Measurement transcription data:
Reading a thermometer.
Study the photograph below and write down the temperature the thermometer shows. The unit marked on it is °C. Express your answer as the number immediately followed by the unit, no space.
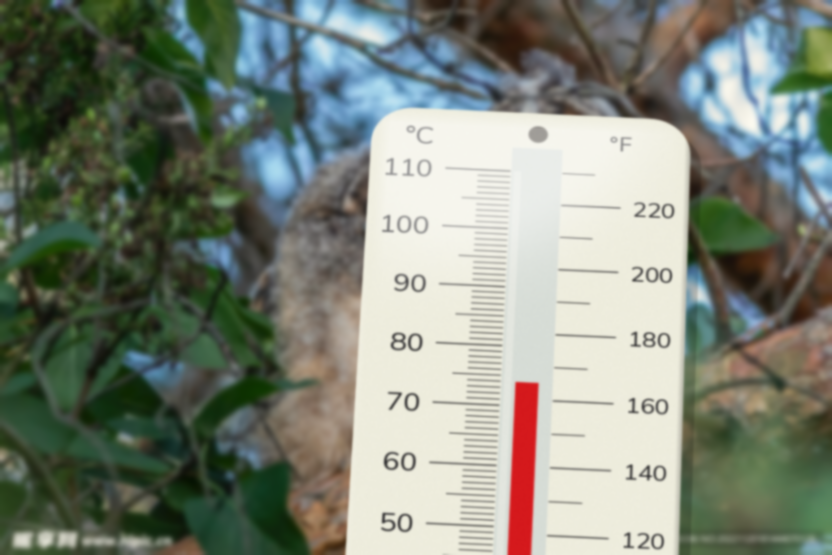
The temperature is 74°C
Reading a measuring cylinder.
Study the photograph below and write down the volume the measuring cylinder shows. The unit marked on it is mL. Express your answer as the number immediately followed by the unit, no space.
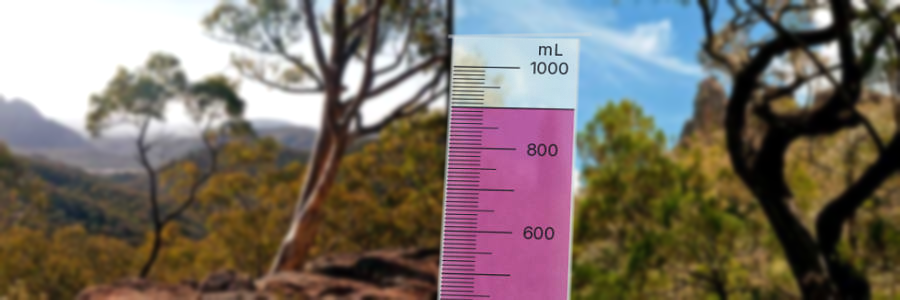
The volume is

---

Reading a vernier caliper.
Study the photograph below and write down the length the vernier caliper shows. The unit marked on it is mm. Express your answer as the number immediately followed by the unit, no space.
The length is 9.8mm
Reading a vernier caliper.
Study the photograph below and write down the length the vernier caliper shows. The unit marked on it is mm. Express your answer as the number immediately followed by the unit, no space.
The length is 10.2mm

Directive: Copy out word for word everything in the listing above from the line containing "Reading a thermometer." down to the line containing "The temperature is 74°C", both of those lines included. Leave the pictures out.

Result for this exercise:
Reading a thermometer.
Study the photograph below and write down the temperature the thermometer shows. The unit marked on it is °C. Express your answer as the number immediately followed by the unit, no space.
The temperature is 74°C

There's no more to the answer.